Although it has not been universally accepted and only rarely admitted by twentieth century historians, “the exercise of ‘intuition,’” as historian H. Stuart Hughes wrote, is at least as important to the historian as his sureness of touch in documentary interpretation.”10 In the quest for scientific objectivity, however, historians in this century have left a gap—an intuition gap—in the writing of history. Collingwood's methodology is a plea for correction of this problem which, although ignored by the historian, is being heeded by the new historical novelist. The exercise of intuition, however, does not mean the abandonment of historical data. Collingwood's explanation of his a priori method of writing imaginative history seems to agree with that employed by Fisher in the writing of his novels. Collingwood argued that with his system

the historian's picture of his subject, whether that subject be a sequence of events or a past state of things, thus appears as a web of imaginative [re]construction stretched between certain fixed points provided by the statements of his authorities; and if these points are frequent enough and the threads spun from each to the next are constructed with due care, always by the a priori imagination and never by merely arbitrary fancy, the whole picture is constantly verified by appeal to these data, and runs little risk of losing touch with the reality which it represents.11

It must be remembered that these “fixed points” are not necessarily testimony, but are selected, by the historian, on the basis of evidence. Evidence may be artifacts, the contributions of the social sciences, or inference drawn from a critical analysis of testimony.

____

## Instruction 1
According to the passage on historical method, what may evidence consist of?

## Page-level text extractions
____

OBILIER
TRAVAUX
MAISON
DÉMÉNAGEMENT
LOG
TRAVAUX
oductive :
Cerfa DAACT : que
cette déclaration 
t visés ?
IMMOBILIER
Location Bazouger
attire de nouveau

____

## Instruction 2
Rewrite all of the records with "TRAVAUX" changed to "CHANTIER" each time it appears, keeping every other line and word the same.

## Written response 1
Evidence may be artifacts, the contributions of the social sciences, or inference drawn from a critical analysis of testimony.

## Written response 2
OBILIER
CHANTIER
MAISON
DÉMÉNAGEMENT
LOG
CHANTIER
oductive :
Cerfa DAACT : que
cette déclaration 
t visés ?
IMMOBILIER
Location Bazouger
attire de nouveau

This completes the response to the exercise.